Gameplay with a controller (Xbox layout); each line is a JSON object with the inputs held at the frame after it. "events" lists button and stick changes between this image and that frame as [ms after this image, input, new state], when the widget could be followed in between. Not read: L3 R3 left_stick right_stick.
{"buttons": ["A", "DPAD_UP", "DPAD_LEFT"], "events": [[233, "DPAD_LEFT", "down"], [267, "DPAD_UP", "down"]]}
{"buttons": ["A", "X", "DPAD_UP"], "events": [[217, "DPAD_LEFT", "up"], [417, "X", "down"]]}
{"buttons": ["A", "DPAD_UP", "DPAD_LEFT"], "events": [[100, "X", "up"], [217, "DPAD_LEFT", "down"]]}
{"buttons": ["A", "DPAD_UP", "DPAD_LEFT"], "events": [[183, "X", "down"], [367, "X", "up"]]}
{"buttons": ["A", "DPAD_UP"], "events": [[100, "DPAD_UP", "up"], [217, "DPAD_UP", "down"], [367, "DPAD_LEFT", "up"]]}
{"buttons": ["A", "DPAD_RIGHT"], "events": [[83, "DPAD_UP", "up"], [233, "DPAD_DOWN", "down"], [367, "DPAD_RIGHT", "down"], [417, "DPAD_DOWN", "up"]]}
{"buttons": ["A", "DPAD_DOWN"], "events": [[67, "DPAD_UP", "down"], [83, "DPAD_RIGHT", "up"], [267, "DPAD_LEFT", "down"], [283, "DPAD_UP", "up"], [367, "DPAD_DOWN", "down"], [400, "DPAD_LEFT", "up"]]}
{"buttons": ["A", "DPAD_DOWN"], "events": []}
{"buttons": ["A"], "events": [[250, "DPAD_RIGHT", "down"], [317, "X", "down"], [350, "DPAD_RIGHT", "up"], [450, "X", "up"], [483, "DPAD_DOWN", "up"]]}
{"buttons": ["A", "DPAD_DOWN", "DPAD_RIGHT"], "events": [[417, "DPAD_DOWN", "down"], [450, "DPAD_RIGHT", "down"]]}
- - -
- [What the exercise asks]: Would you write the material out again, exactly as given above?

- [Written answer]:
Gameplay with a controller (Xbox layout); each line is a JSON object with the inputs held at the frame after it. "events" lists button and stick changes between this image and that frame as [ms after this image, input, new state], when the widget could be followed in between. Not read: L3 R3 left_stick right_stick.
{"buttons": ["A", "DPAD_UP", "DPAD_LEFT"], "events": [[233, "DPAD_LEFT", "down"], [267, "DPAD_UP", "down"]]}
{"buttons": ["A", "X", "DPAD_UP"], "events": [[217, "DPAD_LEFT", "up"], [417, "X", "down"]]}
{"buttons": ["A", "DPAD_UP", "DPAD_LEFT"], "events": [[100, "X", "up"], [217, "DPAD_LEFT", "down"]]}
{"buttons": ["A", "DPAD_UP", "DPAD_LEFT"], "events": [[183, "X", "down"], [367, "X", "up"]]}
{"buttons": ["A", "DPAD_UP"], "events": [[100, "DPAD_UP", "up"], [217, "DPAD_UP", "down"], [367, "DPAD_LEFT", "up"]]}
{"buttons": ["A", "DPAD_RIGHT"], "events": [[83, "DPAD_UP", "up"], [233, "DPAD_DOWN", "down"], [367, "DPAD_RIGHT", "down"], [417, "DPAD_DOWN", "up"]]}
{"buttons": ["A", "DPAD_DOWN"], "events": [[67, "DPAD_UP", "down"], [83, "DPAD_RIGHT", "up"], [267, "DPAD_LEFT", "down"], [283, "DPAD_UP", "up"], [367, "DPAD_DOWN", "down"], [400, "DPAD_LEFT", "up"]]}
{"buttons": ["A", "DPAD_DOWN"], "events": []}
{"buttons": ["A"], "events": [[250, "DPAD_RIGHT", "down"], [317, "X", "down"], [350, "DPAD_RIGHT", "up"], [450, "X", "up"], [483, "DPAD_DOWN", "up"]]}
{"buttons": ["A", "DPAD_DOWN", "DPAD_RIGHT"], "events": [[417, "DPAD_DOWN", "down"], [450, "DPAD_RIGHT", "down"]]}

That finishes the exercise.